#4 - Search Console introduces BigQuery bulk export
First, a warm welcome to the 382 new subscribers who joined since the last newsletter.
In January 2023 we welcomed 17k+ visitors, using
count(distinct user_pseudo_id) as total_users.
In this issue:
- New articles on GA4BigQuery
- Search Console introduces BigQuery bulk export
- Relevant blog posts from the community
New articles on GA4BigQuery
Since the last newsletter I've added 4 new articles:
- How to sync your marketing data with BigQuery using Fivetran's free plan
- How to deal with repetitive chunks of SQL code: let a UDF create your GA4 channel group dimensions in BigQuery
- How to build your own GA4 attribution model comparison tool in BigQuery and Looker Studio
- How to join search queries and SEO metrics with GA4 data in BigQuery
Search Console introduces BigQuery bulk export
I guess the last article mentioned above, a brand new tutorial based on an API export of Search Console data, will need a proper update soon.
Or maybe it's better to start from scratch and write a new article, because Google just announced a native Search Console bulk export for BigQuery!
You can configure an export in Search Console to get a daily data dump into your BigQuery project. The data includes all your performance data, apart from anonymized queries, which are filtered out for privacy reasons; in other words, the bulk data export is not affected by the daily data row limit.
If the export truly contains almost all performance data on query level, this is great news. Because the Search Console API limitations were really disappointing (e.g., we missed roughly 80% of our data on search query level).
The connection between Search Console and BigQuery is free to use, but the service comes with a warning:
Be aware of data growth. Data will be accumulated forever for your project, unless you set an expiration time for your data. Set appropriate partition expiration times to manage your storage costs.
Google also provides a suggestion to cut query costs: always use a
where clause to limit the date range in the date partitioned table.

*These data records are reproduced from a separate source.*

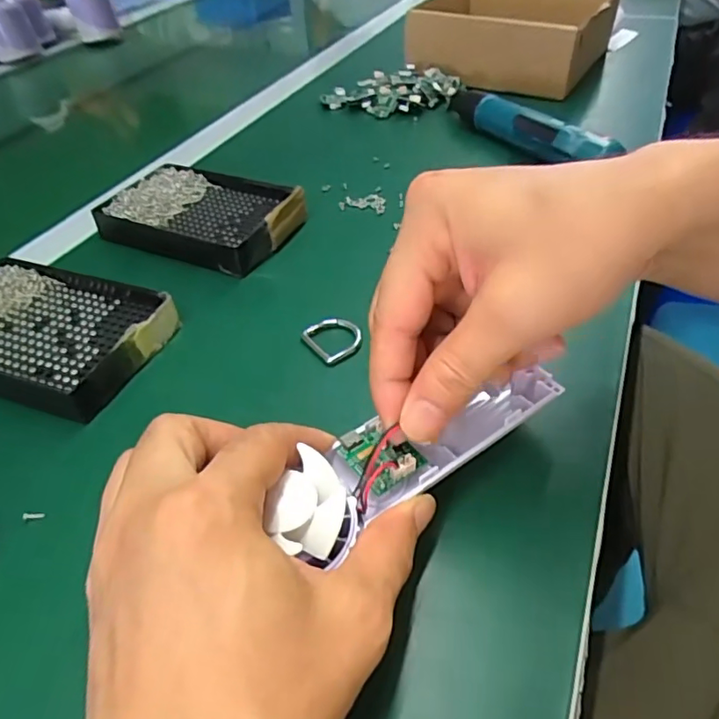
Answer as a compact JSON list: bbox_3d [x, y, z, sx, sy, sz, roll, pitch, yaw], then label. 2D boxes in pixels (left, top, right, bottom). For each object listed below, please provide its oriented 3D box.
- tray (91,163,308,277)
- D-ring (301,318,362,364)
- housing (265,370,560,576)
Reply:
[{"bbox_3d":[-0.120,-0.111,0.427,0.141,0.026,0.091,18,48,20],"label":"tray"},{"bbox_3d":[-0.013,-0.013,0.335,0.033,0.008,0.036,-26,52,-27],"label":"D-ring"},{"bbox_3d":[0.026,0.036,0.239,0.145,0.034,0.044,-21,47,-26],"label":"housing"}]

A big difference with the Search Console API: there is no bulk export backfill available for historical data. So if you're interested in setting up reporting over time, you better start collecting data right now (or when you get access to the new feature).
The bulk export data contains three schemas:
searchdata_site_impression: This table contains data aggregated by property, including query, country, type, and device.

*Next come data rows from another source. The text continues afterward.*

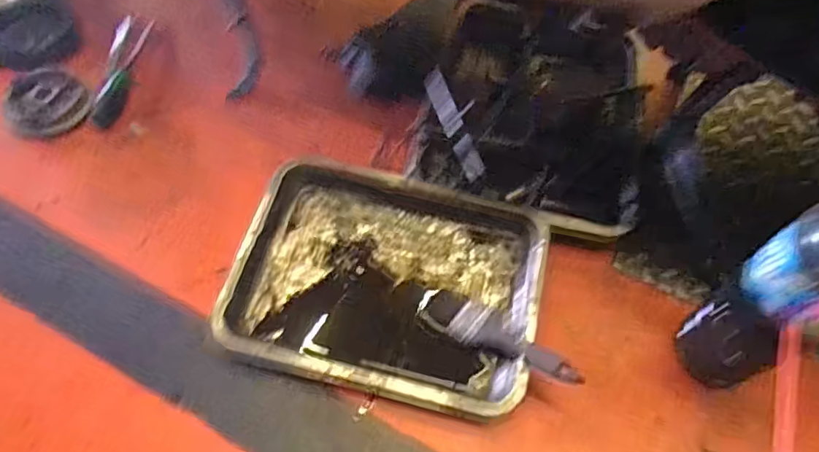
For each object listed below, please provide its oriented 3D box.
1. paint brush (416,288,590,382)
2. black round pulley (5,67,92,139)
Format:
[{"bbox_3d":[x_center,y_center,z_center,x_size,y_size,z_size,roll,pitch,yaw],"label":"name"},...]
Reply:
[{"bbox_3d":[0.097,0.122,0.602,0.196,0.030,0.057,24,60,31],"label":"paint brush"},{"bbox_3d":[-0.530,-0.182,0.793,0.121,0.034,0.116,0,58,-1],"label":"black round pulley"}]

searchdata_url_impression: This table contains data aggregated by URL, which enables a more detailed view of queries and rich results.
ExportLog: This table is a record of what data was saved for that day. Failed exports are not recorded here.
Some sample queries on how to query the Search Console bulk export can be found in the - excellent - documentation as well.
Relevant blog posts from the community
- Campaign tracking in GA4: How to ensure your links are properly tagged
- How to backfill GA4 data in BigQuery
- How to never lose your GA4 data
- Session attribution with GA4 measurement protocol
- Is Google's forced GA4 migration a power grab in disguise?
That's it for now. Thanks for reading and happy querying!